Starwood hack exposed 5.25m unencrypted passport numbers

Hotel chain Marriott says around 5.25 million unencrypted passport numbers were accessed in a hack of the Starwood reservations system that was revealed at the end of last year.

The attack started about four years ago but was only detected in September 2018, before being made public at the start of December.

It was initially reported that up to half a billion guests of Starwood Hotels and its various brands may have been impacted.

Starwood’s owner Marriott now says that “fewer than 383 million unique guests” were involved.

It’s likely the final number will be less because there are duplicate guest records in the system. De-duplicating the database has apparently proven difficult, with Marriott saying only that it was due to “the nature of the data in the database”.

Marriott provided an update on encrypted and unencrypted information that had been accessed in the attack.

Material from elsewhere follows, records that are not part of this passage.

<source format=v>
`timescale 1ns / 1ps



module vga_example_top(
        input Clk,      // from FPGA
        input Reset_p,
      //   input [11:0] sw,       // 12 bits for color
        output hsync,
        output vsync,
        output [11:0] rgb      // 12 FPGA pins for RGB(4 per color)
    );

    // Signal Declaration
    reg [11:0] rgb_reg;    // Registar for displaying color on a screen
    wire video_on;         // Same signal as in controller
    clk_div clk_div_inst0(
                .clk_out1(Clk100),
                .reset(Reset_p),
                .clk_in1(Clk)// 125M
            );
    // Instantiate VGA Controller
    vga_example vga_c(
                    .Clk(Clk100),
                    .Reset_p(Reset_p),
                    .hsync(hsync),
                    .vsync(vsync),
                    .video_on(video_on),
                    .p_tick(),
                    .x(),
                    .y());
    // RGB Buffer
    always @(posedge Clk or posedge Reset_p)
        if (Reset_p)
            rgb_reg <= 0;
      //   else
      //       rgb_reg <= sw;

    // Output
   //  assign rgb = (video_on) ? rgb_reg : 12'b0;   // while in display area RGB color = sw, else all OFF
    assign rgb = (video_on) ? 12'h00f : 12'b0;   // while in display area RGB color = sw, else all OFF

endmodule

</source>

“Marriott now believes that approximately 5.25 million unencrypted passport numbers were included in the information accessed by an unauthorised third party,” it said in a statement.

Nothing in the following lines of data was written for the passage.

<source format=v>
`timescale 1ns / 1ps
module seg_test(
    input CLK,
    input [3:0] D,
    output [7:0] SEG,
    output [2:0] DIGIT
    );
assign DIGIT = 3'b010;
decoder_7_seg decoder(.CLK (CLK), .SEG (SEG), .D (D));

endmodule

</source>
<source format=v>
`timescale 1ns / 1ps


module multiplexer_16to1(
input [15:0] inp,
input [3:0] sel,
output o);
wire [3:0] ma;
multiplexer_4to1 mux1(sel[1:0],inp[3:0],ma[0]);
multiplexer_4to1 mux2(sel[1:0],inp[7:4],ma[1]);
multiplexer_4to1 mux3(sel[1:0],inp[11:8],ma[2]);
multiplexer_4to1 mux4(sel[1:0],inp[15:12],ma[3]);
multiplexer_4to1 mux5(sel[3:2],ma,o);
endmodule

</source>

“The information accessed also includes approximately 20.3 million encrypted passport numbers.

“There is no evidence that the unauthorised third party accessed the master encryption key needed to decrypt the encrypted passport numbers.”

Marriott also said it “now believes that approximately 8.6 million encrypted payment cards were involved in the incident.”  

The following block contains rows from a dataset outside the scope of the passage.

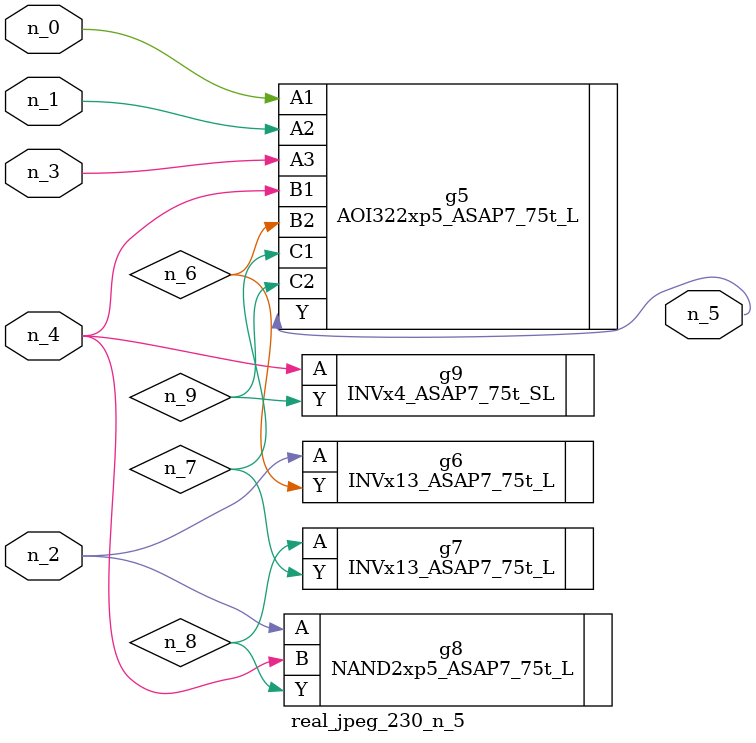
<source format=v>
module real_jpeg_230_n_5 (n_4, n_0, n_1, n_2, n_3, n_5);

input n_4;
input n_0;
input n_1;
input n_2;
input n_3;

output n_5;

wire n_8;
wire n_6;
wire n_7;
wire n_9;

AOI322xp5_ASAP7_75t_L g5 ( 
.A1(n_0),
.A2(n_1),
.A3(n_3),
.B1(n_4),
.B2(n_6),
.C1(n_7),
.C2(n_9),
.Y(n_5)
);

INVx13_ASAP7_75t_L g6 ( 
.A(n_2),
.Y(n_6)
);

NAND2xp5_ASAP7_75t_L g8 ( 
.A(n_2),
.B(n_4),
.Y(n_8)
);

INVx4_ASAP7_75t_SL g9 ( 
.A(n_4),
.Y(n_9)
);

INVx13_ASAP7_75t_L g7 ( 
.A(n_8),
.Y(n_7)
);


endmodule
</source>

“Of that number, approximately 354,000 payment cards were unexpired as of September 2018,” it said.

“There is no evidence that the unauthorised third party accessed either of the components needed to decrypt the encrypted payment card numbers.”

However, Marriott said it was in the process of checking whether payment card data was input into other fields of the reservation system, which may not have been encrypted.

“Marriott is undertaking additional analysis to see if payment card data was inadvertently entered into other fields and was therefore not encrypted,” it said.

“Marriott believes that there may be a small number (fewer than 2000) of 15-digit and 16-digit numbers in other fields in the data involved that might be unencrypted payment card numbers.

“The company is continuing to analyse these numbers to better understand if they are payment card numbers and, if they are payment card numbers, the process it will put in place to assist guests.”

Marriott said that over the holiday period, it had “completed the phase out of the operation of the Starwood reservations database”.

Marriott bought Starwood in September 2016. It had still been running Starwood’s booking and reservations on a platform separate to its own.

“With the completion of the reservation systems conversion undertaken as part of the company’s post-merger integration work, all reservations are now running through the Marriott system,” it said.